-- start Given text --

# Ducks arriving by the day...



## Mexican Squealer

Big ducks starting to show up. Not huge numbers but good variety. Had grey ducks, mallards, pintails, teal and woodies on the club this past weekend. Anybody seeing anything good?


----------



## rnelson5

Saw lots of good stuff over the last 9 days, but to be fair they were well over 1500 miles away from here.


----------



## Mexican Squealer

rnelson5, looking forward to seeing your posts and adventures this season. Have enjoyed seeing them in the past.


----------



## jakebuddy

Well my blue wings finally showed up! But am seeing more wood ducks


----------



## mizzippi jb

I like ducks


----------



## king killer delete

Just back from Florida . Ducks in every holding pounds along I95


----------



## Mexican Squealer

Cut the wells off last night in hopes of the hurricane bringing some free water.


----------



## king killer delete

Here in Savannah only 3-4 inch rain fall


----------



## rnelson5

Mexican Squealer said:


> Cut the wells off last night in hopes of the hurricane bringing some free water.


Is your club in Ga or Sc?


----------



## Mexican Squealer

Just over the river into SC


----------



## jdgator

South East Louisiana is not holding its usual share of waterfowl. I may have to two-step it on over to Lake Charles.


----------



## Mexican Squealer

Couple hundred grey ducks showed up between Sunday and today.


----------



## Mexican Squealer

Big push of woodies arrived yesterday. I’d guess 400 plus in impoundment yesterday am.


----------



## Mexican Squealer

Good push of Gadwalls, Woodies and first Ringnecks of the season. Mallards, woodies, grey ducks, ringnecks and geese seen on the club this weekend. Bout 50% of my ponds pumped up. Blinds brushed soon.


----------



## gtmcwhorter

I’m just waiting on the invite to come hunt


----------



## Mexican Squealer




----------



## Sterling

Counted 9 woodies on the pond. More than Ive seen at one time there.


----------



## Mexican Squealer




----------



## Mexican Squealer

Mallards, Grey ducks, Woodies and Teal here today. Slight increase in numbers.


----------



## DRBugman85

Took the puppy for a work out at daylight this morning on a swamp /pond on the club and spooked 25-35 woodducks and a small group of teal out, 20 minutes later a group of Green wing buzz in with 1 woodduck following. Lot of  acorns falling from the trees so mite have a little shoot around 2nd split.


----------



## flatsmaster

Here's a couple that showed up courtesy of Halloween !!! Haha ... my sons pumpkin carving


----------



## trad bow

Now that is one cool carving. He done good. 
Jeff


----------



## Mexican Squealer

Dang! That boy got some talent buddy....cool!


----------



## flatsmaster

He's pretty handy with a knife ... I thought he stenciled but he did it free hand ... I thought it turned out great ... thx Trad and Mex


----------



## Mexican Squealer

Good day brushing blinds


----------



## king killer delete

Nice blind


----------



## Mexican Squealer

Thank you Sir


----------



## jdgator

keep those picks coming, Mexican Squealer.

-- end Given text --
-- start Data shown --

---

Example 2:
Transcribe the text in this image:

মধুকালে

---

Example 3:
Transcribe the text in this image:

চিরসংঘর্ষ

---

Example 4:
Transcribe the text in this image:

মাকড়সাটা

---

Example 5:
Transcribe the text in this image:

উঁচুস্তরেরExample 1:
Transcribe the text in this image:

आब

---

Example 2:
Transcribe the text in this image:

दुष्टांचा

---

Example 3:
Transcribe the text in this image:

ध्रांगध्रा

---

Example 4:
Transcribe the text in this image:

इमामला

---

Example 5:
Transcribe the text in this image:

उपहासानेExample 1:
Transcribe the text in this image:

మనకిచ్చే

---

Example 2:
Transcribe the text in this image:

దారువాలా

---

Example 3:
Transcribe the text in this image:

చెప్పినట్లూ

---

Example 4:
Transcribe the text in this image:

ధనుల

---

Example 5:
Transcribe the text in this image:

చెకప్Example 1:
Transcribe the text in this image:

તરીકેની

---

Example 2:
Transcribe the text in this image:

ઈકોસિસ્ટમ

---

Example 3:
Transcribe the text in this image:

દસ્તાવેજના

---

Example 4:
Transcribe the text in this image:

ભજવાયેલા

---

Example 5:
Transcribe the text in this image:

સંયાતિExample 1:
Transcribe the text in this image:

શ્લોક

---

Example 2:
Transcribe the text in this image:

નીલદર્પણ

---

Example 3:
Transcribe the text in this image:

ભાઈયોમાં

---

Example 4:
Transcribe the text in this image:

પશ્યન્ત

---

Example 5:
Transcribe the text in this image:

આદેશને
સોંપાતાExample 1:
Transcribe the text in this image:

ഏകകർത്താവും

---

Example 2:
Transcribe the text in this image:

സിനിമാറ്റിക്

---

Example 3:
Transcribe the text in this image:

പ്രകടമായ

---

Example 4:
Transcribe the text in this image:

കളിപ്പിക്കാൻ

-- end Data shown --

■ **Written tasks**
(1) Translate this sentence from the duck thread into Spanish: "Now that is one cool carving."
(2) In the duck thread, begin at the words "Big push of" and stop after "Blinds brushed soon.". Write that part again, substituting "Pintails" for "Gadwalls".
(3) Pick up the forum thread about ducks arriving where it stops, and write the next post.

■ **Answers to the exercise**
(1) Eso sí que es una talla genial.

(2)
Big push of woodies arrived yesterday. I’d guess 400 plus in impoundment yesterday am.


----------



## Mexican Squealer

Good push of Pintails, Woodies and first Ringnecks of the season. Mallards, woodies, grey ducks, ringnecks and geese seen on the club this weekend. Bout 50% of my ponds pumped up. Blinds brushed soon.

(3)
----------



## krazybronco2

built a blind as well this weekend just didnt have time to brush it in like i really want to yet. but did have 2 woodies land on the pond where we were building. also seen some coots on the lake already.


----------



## Mexican Squealer

Few more holes pumped up


----------



## Mexican Squealer

More blinds brushed and ponds pumped up


----------



## Mexican Squealer

Not sure what this “duck weed like” plant is but the Grey ducks absolutely love it. Anybody know what it is?


----------



## across the river

I think it is duckweed it is just the giant version (spirodela polyrhiza) verses the common (lemna minor).  The giant has that little brownish dot at the base of the leaf.


----------



## Mexican Squealer

Cool, thanks!


----------



## Duckbuster82

MS you should invest in a better camera.


----------



## Mexican Squealer

Ha true dat...


----------



## Mexican Squealer

Still brushing and pumping water. No noticeable new birds this week. Few hundred woodies and 60-70 mallards.


----------



## C.J.

is that a dog box with a cable attached to it?


----------



## Mexican Squealer

Yep. Pulling the cable raises the door. Good for dogs that break or for training. Door can be set to stay open or to open when handler pulls the cord.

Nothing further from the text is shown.